Saturday, November 26, 2011

The Big, the Bad, and the Herbivorous

The World's Largest Dinosaurs at the Museum of Natural History
           As the special exhibitions at the Museum of Natural History become more and more extravagant, showcasing myths, polar expeditions, and frogs, it’s a relief to see them going back to those which made them famous—impressively enormous extinct lizards.
           In the rotunda, in the halls, the highlight of every poster and every logo, dinosaurs line the halls at AMNH.  It’s impossible to focus on any flashy link, so the museum went classic—big.  And they made the right choice.  The exhibit is well thought out and beautifully organized. 

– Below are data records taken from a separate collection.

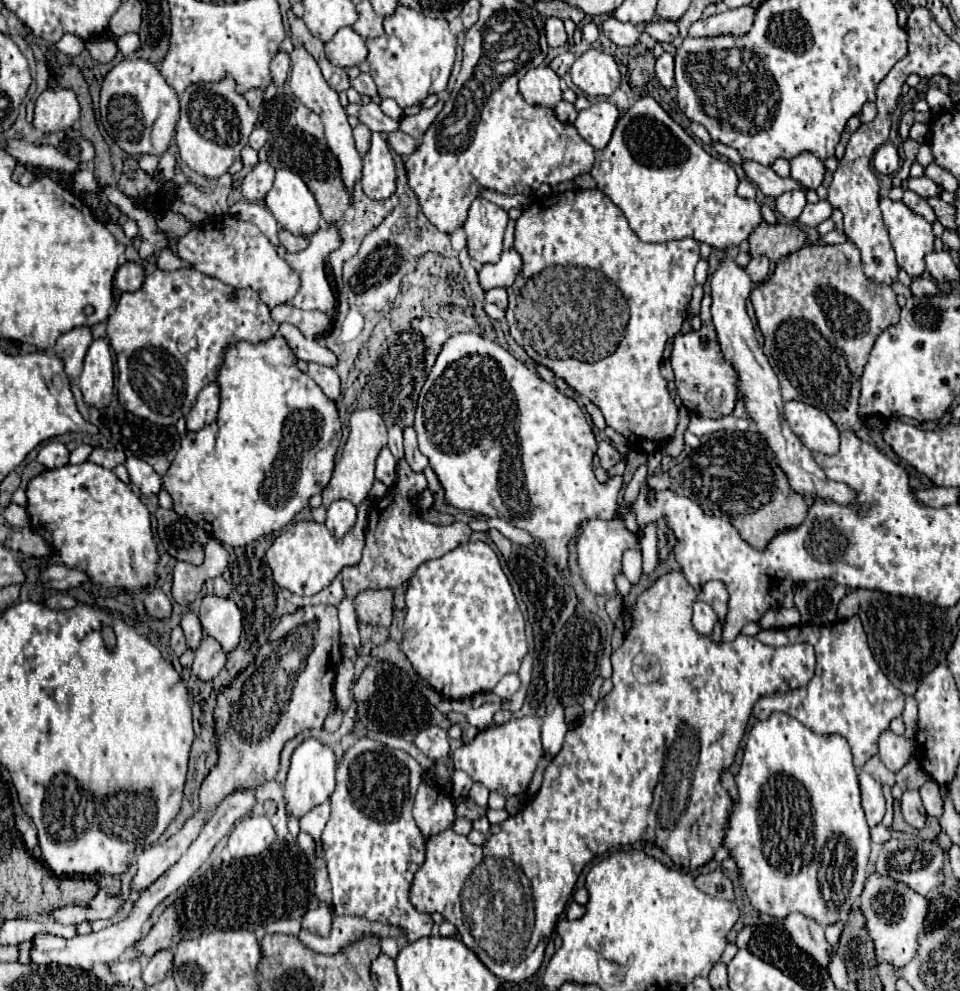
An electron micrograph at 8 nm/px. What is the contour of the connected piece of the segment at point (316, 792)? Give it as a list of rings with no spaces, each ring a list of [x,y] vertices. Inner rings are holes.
[[[310,737],[304,739],[292,753],[290,761],[290,771],[286,777],[286,787],[284,787],[284,797],[286,797],[286,809],[294,817],[302,817],[308,813],[312,807],[324,803],[332,791],[334,791],[334,775],[336,775],[336,753],[332,751],[330,745],[324,745],[322,741]]]

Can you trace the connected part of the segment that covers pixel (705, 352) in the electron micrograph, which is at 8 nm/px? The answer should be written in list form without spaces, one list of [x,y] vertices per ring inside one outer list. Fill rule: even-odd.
[[[704,295],[702,307],[700,307],[700,319],[702,327],[700,331],[690,331],[684,335],[674,337],[674,349],[672,349],[672,369],[676,373],[676,389],[682,397],[682,403],[686,409],[710,417],[720,419],[734,411],[734,405],[738,401],[738,375],[734,367],[724,359],[722,347],[718,345],[718,337],[712,325],[710,317],[710,295]]]

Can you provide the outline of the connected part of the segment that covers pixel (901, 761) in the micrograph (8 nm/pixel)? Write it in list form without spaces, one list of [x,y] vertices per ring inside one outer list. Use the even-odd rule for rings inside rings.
[[[888,729],[880,735],[880,753],[878,755],[892,773],[898,773],[914,757],[914,739],[896,735]]]

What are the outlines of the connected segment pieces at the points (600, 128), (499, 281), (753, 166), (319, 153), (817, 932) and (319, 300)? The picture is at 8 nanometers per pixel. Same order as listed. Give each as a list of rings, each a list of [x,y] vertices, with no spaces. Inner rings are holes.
[[[600,101],[580,111],[578,119],[574,121],[574,127],[594,149],[604,149],[612,137],[618,119],[620,111],[616,109],[616,105]]]
[[[508,249],[502,253],[502,259],[498,263],[486,263],[482,265],[478,277],[482,289],[492,289],[492,287],[510,287],[516,279],[516,275],[522,269],[522,257],[516,249]]]
[[[742,161],[742,169],[748,177],[748,181],[752,181],[766,197],[778,197],[784,191],[792,191],[792,189],[800,189],[800,185],[796,185],[796,181],[792,181],[792,177],[782,179],[774,173],[772,167],[764,167],[756,161]]]
[[[286,123],[282,129],[276,129],[276,131],[270,133],[270,139],[266,141],[264,149],[266,149],[266,155],[268,155],[268,163],[274,169],[290,169],[290,171],[298,173],[304,179],[304,183],[314,193],[314,197],[320,205],[322,217],[326,221],[336,223],[344,217],[344,213],[352,205],[352,195],[350,195],[350,191],[346,189],[346,185],[342,181],[338,159],[328,149],[326,141],[318,141],[316,137],[304,133],[300,127]]]
[[[790,913],[782,921],[782,925],[802,951],[810,953],[822,967],[828,967],[828,949],[832,947],[824,939],[822,925],[818,925],[812,917],[802,915],[802,913]]]
[[[330,227],[330,229],[326,229],[326,231],[318,231],[318,233],[310,239],[308,247],[306,247],[304,251],[300,251],[300,253],[286,253],[284,249],[280,249],[280,251],[282,251],[282,257],[284,257],[284,259],[294,267],[294,271],[302,277],[302,287],[300,287],[300,291],[294,295],[294,299],[290,301],[294,307],[306,309],[306,311],[324,311],[324,313],[330,315],[335,314],[334,305],[336,305],[336,299],[334,299],[334,293],[332,293],[330,285],[328,285],[328,279],[326,279],[326,273],[324,273],[324,265],[326,265],[326,255],[328,255],[330,251],[334,251],[338,245],[340,245],[338,231],[336,231],[336,227]]]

           At The World's Largest Dinosaurs, a new exhibit at the Museum, size is all that matters.  The question here is how did these animals eat, survive, and function day-to-day without perishing beneath their own weight or restrictions, likely crushing most of the surrounding foliage as they fell? The exhibit goes into this in depth.  
           Diet, weight, length, reproduction, respiration, and circulation are discussed at length along the informative notice boards that line the walls, and all questions that could be asked are answered.  At some points, the subject veers wildly from dinosaurs and changes simply to size, putting water buffalo, crocodiles, giraffes, tapirs, and even an enormous butterfly up for view.  And somehow this makes sense, if only because the elaborate display is planned so thoughtfully.  At the very least, it’s simple.  That’s why, for the viewer who would almost certainly be flattened by the extent of the information the museum is able to deliver, it’s the safest, and accordingly, impossible to dislike.
           Even as you enter, the showcase begins its flamboyant display with a bang.  A long sauropod’s neck cranes in through the wall, gaping at newcomers confusedly as if wondering why this unknown species has intruded upon its privacy.  Continuing to a life-size human skeleton beside a titanic dinosaur’s leg (which almost presses against the ceiling) and a parade of currently living creatures so enormous they would give a prize-fighter pause, but never one of the World’s Largest Dinosaurs, which becomes more evident upon entry to the main arena of the exhibit. 
           Only the fine hand of a talented curator can combine something seemingly complex and elementary at once, and that’s just what The World’s Largest Dinosaurs does.  The exhibition either pictorially or literally represents every fact, like the amount of greens eaten shown in a 5 x 5 tank filled to the brim with ferns and greenery.  Both children and adults will feel perfectly comfortable and unembarrassed to be at the museum’s latest special exhibition because, they will feel at home absorbing any fact showing their own history, or, in this case, that of a wildly different species that lived so long before our own.  Children can become accustomed to the facts through games, or touch, our fossil-digging (all three offered by Dinosaurs), and adults through the relevant literature, but both will inescapably come to the same conclusion.  The world we live in is strange, and, in it, some things appear impossible to keep alive by any odd circumstances, but somehow remain.  And years later, when we find their remains, it is easy to marvel at their stamina and endurance techniques, but easier still to marvel at the institution who so thoughtfully presents them for the good of the public.  Amazement at history is, in itself, an amazing thing.